Que ser católico —o cristiano, a grandes rasgos— no es una ideología política, sino una creencia mucho más profunda y vertebradora, estos días se hace más evidente que nunca. La fe vivida, el sistema de valores que se desprende de la doctrina de la Iglesia, y la interiorización y digestión del Evangelio hace frontera con la ideología y, por lo tanto, puede manifestarse políticamente. Pero, en este caso, la expresión política es una costra superficial y limitada para expresar la transformación radical —intelectual, emocional, espiritual, actitudinal— que supone la conversión cristiana. Por su magnitud y profundidad, y por el modelo vastísimo en todos los ámbitos de la vida que ofrece Cristo, aunque nuestra fe pueda tener una traducción concretable en unas políticas determinadas, no hay un partido político que las capitalice todas. O que capitalice todos y cada uno de los intereses que podemos tener como cristianos, sobre todo teniendo en cuenta que la Iglesia es diversa y que acoge manifestaciones de la espiritualidad —todas ellas católicas— diversas. O que la mayoría hemos asumido que convertirse en un mero lobby, o un partido como otro cualquiera, es rebajar el legado que hemos recibido a las cosas del mundo.
Esto no significa que los católicos sean o estén llamados a ser apolíticos: ni están llamados a ello, ni lo son. En general, sin embargo, debería significar que un católico es menos predecible de leer en función del partido con el que el católico en cuestión se identifica, porque las raíces de su pensamiento son más profundas de lo que el argumentario de un solo partido puede manifestar. Y porque la política articula las dinámicas del mundo, y la fe siempre le supondrá un punto ciego. En función de cómo se mueva el péndulo político global, a la luz del mensaje de Cristo que la Iglesia está llamada a preservar, un católico es visto como demasiado conservador en algunas cosas y como demasiado progresista en otras. Hoy, por ejemplo, la doctrina social de la Iglesia o la voluntad de proteger al inmigrante que ya está aquí peca de exceso de wokismo a ojos de quien está dispuesto a ver wokismo en cualquier marco de pensamiento que le obligue a salir un poco de sí mismo. En un sentido similar, la moralidad que se desprende de la propuesta sexual de la Iglesia, para otros, es de un reaccionarismo que nos devolverá a las cavernas.

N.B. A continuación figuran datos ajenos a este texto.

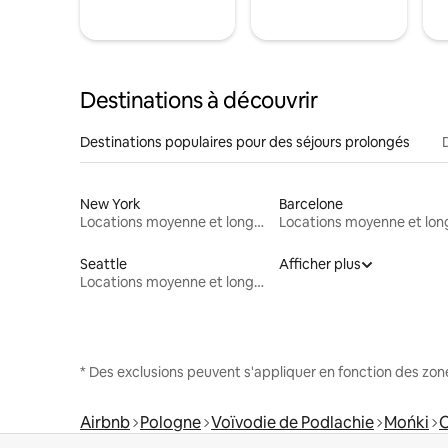
Destinations à découvrir
Destinations populaires pour des séjours prolongés
New York
Barcelone
Locations moyenne et longue durée
Seattle
Afficher plus
Locations moyenne et longue durée
* Des exclusions peuvent s'appliquer en fonction des zo
Airbnb
Pologne
Voïvodie de Podlachie
Mońki
O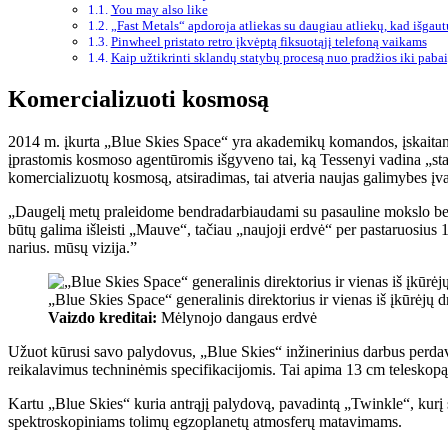
You may also like
„Fast Metals“ apdoroja atliekas su daugiau atliekų, kad išgau
Pinwheel pristato retro įkvėptą fiksuotąjį telefoną vaikams
Kaip užtikrinti sklandų statybų procesą nuo pradžios iki paba
Komercializuoti kosmosą
2014 m. įkurta „Blue Skies Space“ yra akademikų komandos, įskaitant T
įprastomis kosmoso agentūromis išgyveno tai, ką Tessenyi vadina „sta
komercializuotų kosmosą, atsiradimas, tai atveria naujas galimybes įv
„Daugelį metų praleidome bendradarbiaudami su pasauline mokslo ben
būtų galima išleisti „Mauve“, tačiau „naujoji erdvė“ per pastaruosiu
narius. mūsų vizija.”
„Blue Skies Space“ generalinis direktorius ir vienas iš įkūrėjų 
Vaizdo kreditai:
Mėlynojo dangaus erdvė
Užuot kūrusi savo palydovus, „Blue Skies“ inžinerinius darbus perdav
reikalavimus techninėmis specifikacijomis. Tai apima 13 cm telesko
Kartu „Blue Skies“ kuria antrąjį palydovą, pavadintą „Twinkle“, kurį 
spektroskopiniams tolimų egzoplanetų atmosferų matavimams.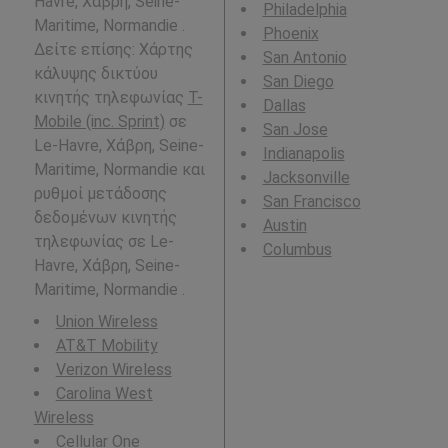
Havre, Χάβρη, Seine-
Philadelphia
Maritime, Normandie .
Phoenix
Δείτε επίσης: Χάρτης
San Antonio
κάλυψης δικτύου
San Diego
κινητής τηλεφωνίας
T-
Dallas
Mobile (inc. Sprint)
σε
San Jose
Le-Havre, Χάβρη, Seine-
Indianapolis
Maritime, Normandie και
Jacksonville
ρυθμοί μετάδοσης
San Francisco
δεδομένων κινητής
Austin
τηλεφωνίας σε Le-
Columbus
Havre, Χάβρη, Seine-
Maritime, Normandie .
Union Wireless
AT&T Mobility
Verizon Wireless
Carolina West
Wireless
Cellular One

A veces la derecha se pondrá el nombre de Cristo en la boca y a veces lo hará la izquierda, y será tarea de quienes creemos en Él como Hijo de Dios y no como instrumento ideológico al servicio de la política hacer el ejercicio de poner distancia y comprender cuál es nuestro sitio
Esta ambivalencia, que a menudo se manifiesta en una dificultad personal para decidir qué política es la que se alinea más con la creencia, puede hacer sentir al católico que siempre que deposita la papeleta en la urna está renunciando a defender una parte de sus intereses. En realidad, sin embargo, esta adversidad no es una mala noticia: es una muestra de que Dios está por encima del tiempo, que el Cielo planea por encima de la tierra y que, si bien a través de la vida pública se puede hacer mucho Bien, estamos llamados a otra vida. El Evangelio es un pozo de ideas fértil, sólido y atemporal, y la Iglesia es la encargada de que esto siga siendo así porque, el día que caiga la última moda ideológica, el hombre todavía tenga la posibilidad de acercarse a Dios y de interiorizar las Escrituras. Mientras esto sea posible, la Iglesia estará haciendo el trabajo que está llamada a hacer.
El péndulo del mundo se ha movido y nosotros no, y ahora parece increíble que sean los obispos de EE.UU. quienes tengan que salir a recriminar a Trump las consecuencias inhumanas de la aplicación de sus políticas migratorias, pero no lo es. El caso de la nave B9 de Badalona es diáfana y ejemplarmente demostrativo de la ambivalencia a la que me he querido referir, porque muestra la compatibilidad de pensar —si se da el caso— que es necesaria una determinada regulación de los flujos migratorios y de creer, al mismo tiempo, que el trato institucional que se ofrece a los inmigrantes que ya están aquí y viven en condiciones precarias —o el señalamiento indiscriminado de ciertos colectivos— es degradante, deshumanizador y, por tanto, deben poder ser asistidos y acogidos en una parroquia. La posibilidad de no permanecer pasivo ante el sufrimiento ajeno, vamos, o de renunciar a ver a alguien como poco más que un animal. El mundo irá y volverá; a veces la derecha se pondrá el nombre de Cristo en la boca y a veces lo hará la izquierda, y será tarea de quienes creemos en Él como Hijo de Dios y no como instrumento ideológico al servicio de la política hacer el ejercicio de poner distancia y comprender cuál es nuestro sitio. Mi experiencia haciendo este ejercicio es que la tradición y la fe, sea cual sea el momento político, siempre me salvan de quemarme.